Given problem 1 – In the migration plan, roughly what share of disk is free on cloud for the migration?
Given problem 2 – Repeat the part of the migration plan starting with "- [x] Measure compression" and going on through "that's already filled.".

We're in a reasonably good state on cloud where we have ~60% of disk free to do this migration as needed.
One complicating factor is cloud infrastructure migration: Ideally we start this migration once posthog-worker has been moved to new infrastructure.
Describe the plan
- [x] Decide whether to migrate to JSON data type at the same time. A: No, see https://github.com/PostHog/posthog/issues/10506 for details
- [x] Measure how much extra disk will be used by the new columns in practice.
- [x] Measure compression options & query performance
- [x] Make shards individually addressable on cloud (to avoid using ON CLUSTER queries), support this in async migrations:
- For cloud in the async migration, based on an env var we'll query
system.clusterstable to get a representative node for each shard and use that in queries. - Other environments will run queries ON CLUSTER instead. - [x] Update async migration. - See above section for issues which need to be resolved correctness-wise - We'll copy a snapshot of persons and groups data to a separate table, removing deleted/duplicate rows to make the copy consistent. We'll avoid writing over data that's already filled.
- [x] Test and tune caching-related settings on a subset of data
You can find a WIP version of the backfill SQL here:
-- Copying tables to a more optimal schema
-- Speed up copying data
set max_block_size=100000, max_insert_block_size=100000, max_threads=20, max_insert_threads=20, optimize_on_insert=0, max_execution_time=0
-- person
CREATE TABLE tmp_person_0006
(
`id` UUID,
`created_at` DateTime64(3),
`team_id` Int64,
`properties` String,
`is_deleted` Int8 DEFAULT 0,
`version` UInt64,
)

Data lines –
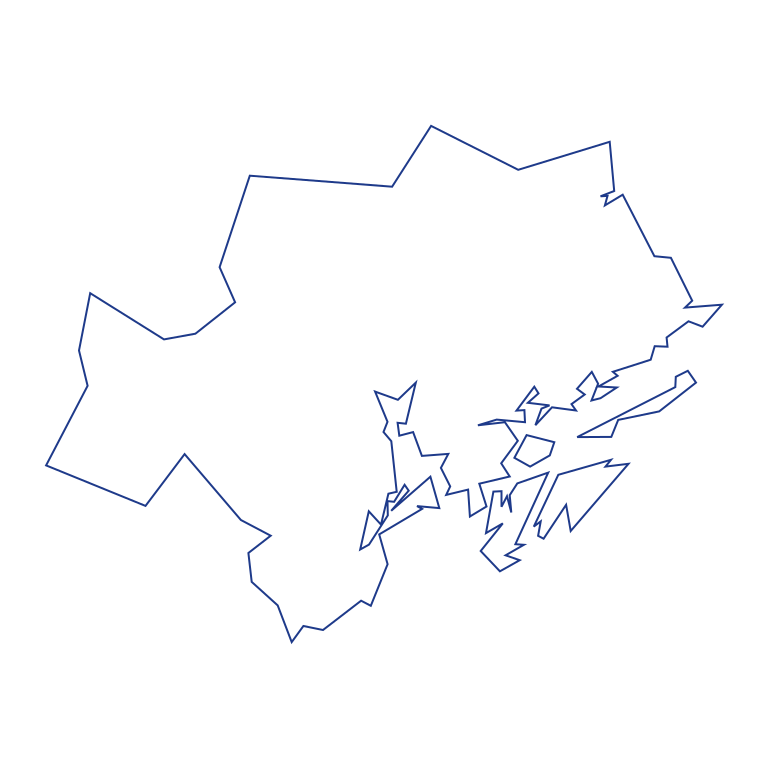 Tvedestrand nor, Aust-Agder, Norway
{"feature_id": "86288312B79556045752597", "entity_name": "Tvedestrand nor", "entity_type": "district", "adm_level": 2, "iso_a3": "NOR", "parent_name": "Norway", "parent_adm1": "Aust-Agder", "projection": "mercator", "projection_center": [9.012, 58.625], "detail": "medium", "context": "isolated", "style": "outline", "palette": "blue", "viewbox_px": 768, "rotation_deg": 0, "n_neighbors": 0, "source": "geoboundaries", "source_scale": "gbopen_adm2", "svg_char_len": 1927}
<svg xmlns="http://www.w3.org/2000/svg" viewBox="0 0 768 768"><path d="M614.2,191.0L609.7,141.8L518.2,169.8L431.1,125.9L392.1,186.7L249.8,175.7L219.6,267.2L235.1,302.3L195.4,333.7L164.0,339.4L90.2,293.2L79.0,350.5L87.6,385.8L46.1,465.4L145.5,505.9L184.6,454.1L240.9,520.0L270.7,535.7L248.4,553.0L251.7,581.9L277.7,605.4L291.7,642.1L303.4,626.0L323.0,630.0L361.1,600.7L370.8,605.8L387.6,564.2L379.2,534.4L422.1,508.9L417.0,506.1L439.3,508.1L430.4,476.7L391.2,510.8L408.7,490.7L404.6,484.8L394.1,501.8L387.5,501.1L387.8,515.4L369.0,544.6L360.2,549.5L368.8,511.3L381.0,524.6L388.4,493.7L396.7,491.8L391.3,441.2L383.5,432.0L387.5,421.8L375.1,391.6L397.9,399.8L415.8,382.6L405.9,423.7L397.6,422.8L399.3,435.7L413.1,432.1L421.9,455.9L448.3,453.9L440.9,467.9L450.2,486.4L446.2,494.9L468.1,489.6L469.9,516.5L486.5,506.5L479.3,483.7L509.7,476.5L501.2,463.3L517.8,440.8L504.9,422.2L477.9,425.3L496.7,419.6L525.0,422.2L524.4,410.1L516.5,410.6L534.3,386.7L538.5,393.4L527.9,402.8L549.5,405.4L541.5,408.6L535.4,425.2L552.0,407.3L576.0,410.5L571.5,404.1L584.7,394.5L577.0,388.8L591.8,371.9L598.1,383.7L591.5,400.5L600.5,398.2L616.8,387.5L598.5,386.5L617.6,375.8L612.9,371.8L650.7,359.7L654.7,346.2L667.5,346.7L666.6,337.5L688.5,321.3L702.6,326.7L721.9,304.7L685.0,307.6L692.2,300.7L670.9,257.8L654.4,256.2L622.7,194.7L604.9,205.4L607.5,195.9L600.5,196.3L614.2,191.0ZM611.0,459.8L558.3,474.8L533.8,526.6L540.7,521.4L538.1,535.8L543.6,538.7L566.1,504.8L570.7,531.0L628.5,463.8L605.5,466.6L611.0,459.8ZM548.2,472.6L517.3,483.4L509.7,495.2L511.3,512.5L507.0,496.2L501.5,506.8L501.5,491.2L493.4,491.6L486.0,533.1L502.8,523.4L480.7,551.0L499.9,571.3L519.7,560.2L505.6,555.3L523.9,544.8L515.4,544.2L548.2,472.6ZM687.8,370.8L675.8,376.8L675.3,387.1L577.2,437.1L611.3,436.9L618.2,419.9L659.2,411.4L696.0,382.6L687.8,370.8ZM554.3,442.2L526.6,435.1L514.4,457.8L530.1,466.6L549.8,455.4L554.3,442.2Z" fill="none" stroke="#1e3a8a" stroke-width="2"/></svg>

Task solution 1 – About 60% of disk is free.

Task solution 2 –
- [x] Measure compression options & query performance
- [x] Make shards individually addressable on cloud (to avoid using ON CLUSTER queries), support this in async migrations:
- For cloud in the async migration, based on an env var we'll query
system.clusterstable to get a representative node for each shard and use that in queries. - Other environments will run queries ON CLUSTER instead. - [x] Update async migration. - See above section for issues which need to be resolved correctness-wise - We'll copy a snapshot of persons and groups data to a separate table, removing deleted/duplicate rows to make the copy consistent. We'll avoid writing over data that's already filled.